I've tried to solve the limit $$ \lim_{n \to \infty} \binom{2n}{n}$$ but I'm not sure.
$ \lim_{n \to \infty} \binom{2n}{n} = \lim_{n \to \infty} \frac{(2n)!}{n! n!} $
Now I have put $\frac{(2n)!}{n! n!} \sim \frac{(2n)^{2n}}{n^n n^n } =\frac{(2n)^{2n}}{n^{2n} }= (\frac{2n}{n})^{2n}=2^{2n} \rightarrow +\infty$
Is it right?
This is overcomplicated.
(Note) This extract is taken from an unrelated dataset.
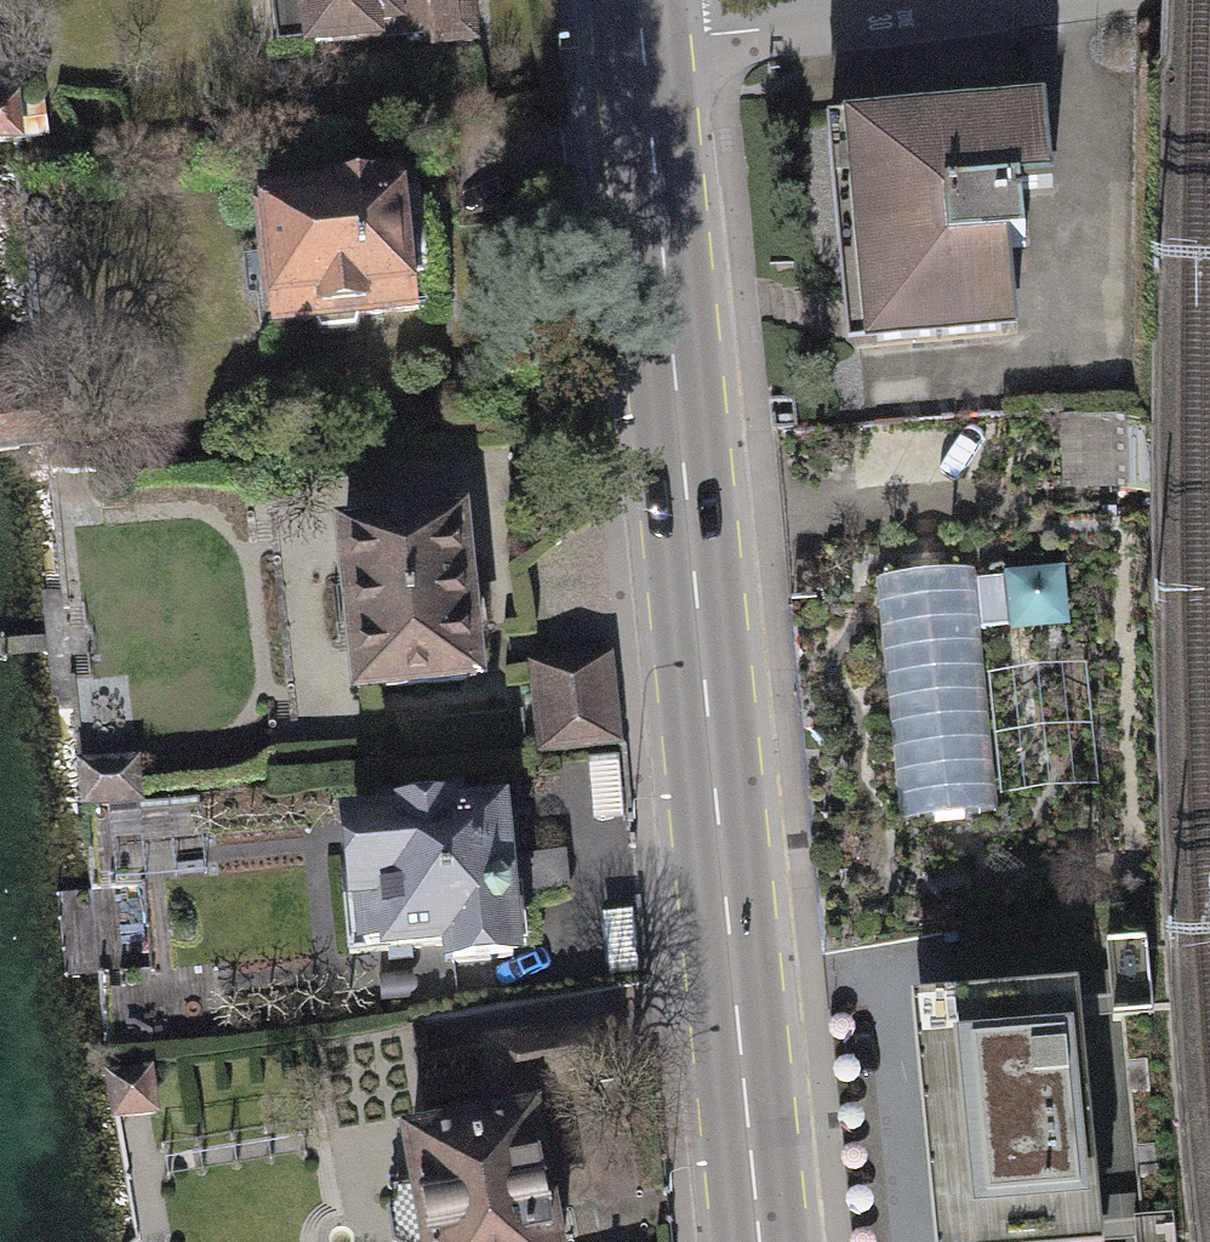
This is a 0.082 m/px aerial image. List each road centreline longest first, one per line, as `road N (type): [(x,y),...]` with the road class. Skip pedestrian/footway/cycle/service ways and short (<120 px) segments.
road 1 (primary): [(762,1241),(642,41)]
road 2 (residential): [(642,41),(986,0)]

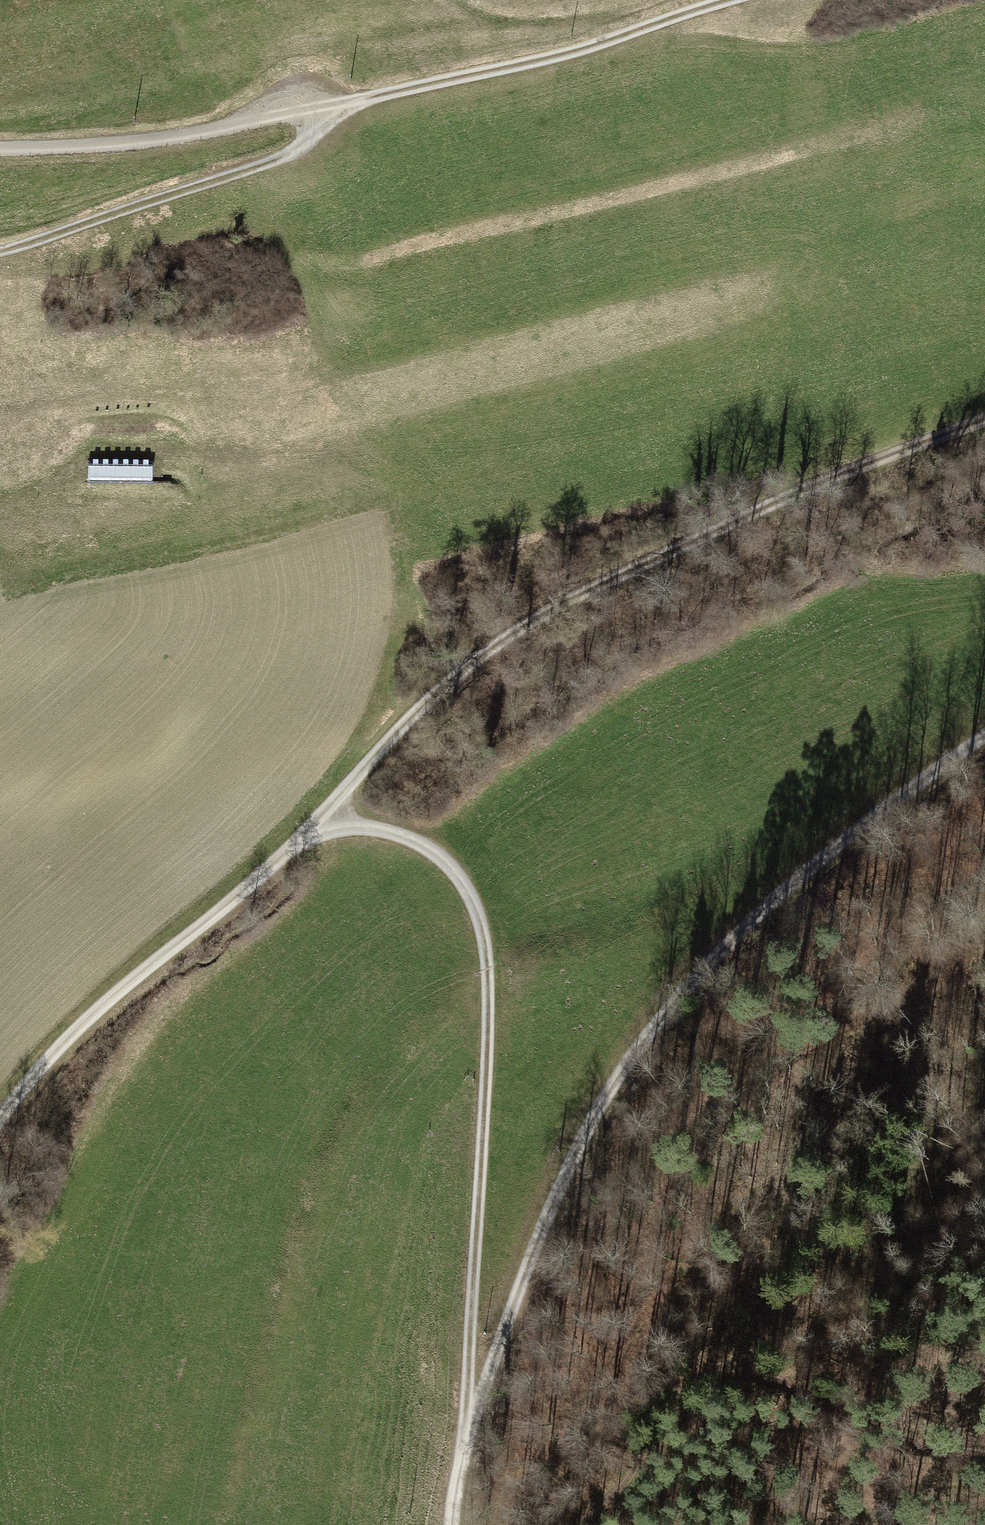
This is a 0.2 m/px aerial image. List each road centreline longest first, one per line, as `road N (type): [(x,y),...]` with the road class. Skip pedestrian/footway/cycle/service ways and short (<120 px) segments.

Let $M>0$. Then for $n\geq M$, $\binom{2n}{n}\geq n\geq M$ so $\lim_{n\to \infty}\binom{2n}{n}=+\infty$.
Hint
$$\binom{2n}{n}= \frac{(2n)!}{n! n!} = \frac{(2n-1)2n}{n^2} \binom{2(n-1)}{n-1}\geq 2 \binom{2(n-1)}{n-1} $$
Show that this gives $$\binom{2n}{n} \geq 2^n$$
Defining a very rough but easy lower bound: $$\binom{2n}n=\frac{(n+1)(n+2)(n+3)\dotsb (n+n)}{n!}=(n+1)\Bigl(\frac n2+1\Bigr)\Bigl(\frac n3+1\Bigr)\dotsb \Bigl(\frac nn+1\Bigr)>n+1,$$ so it tends to $+\infty$.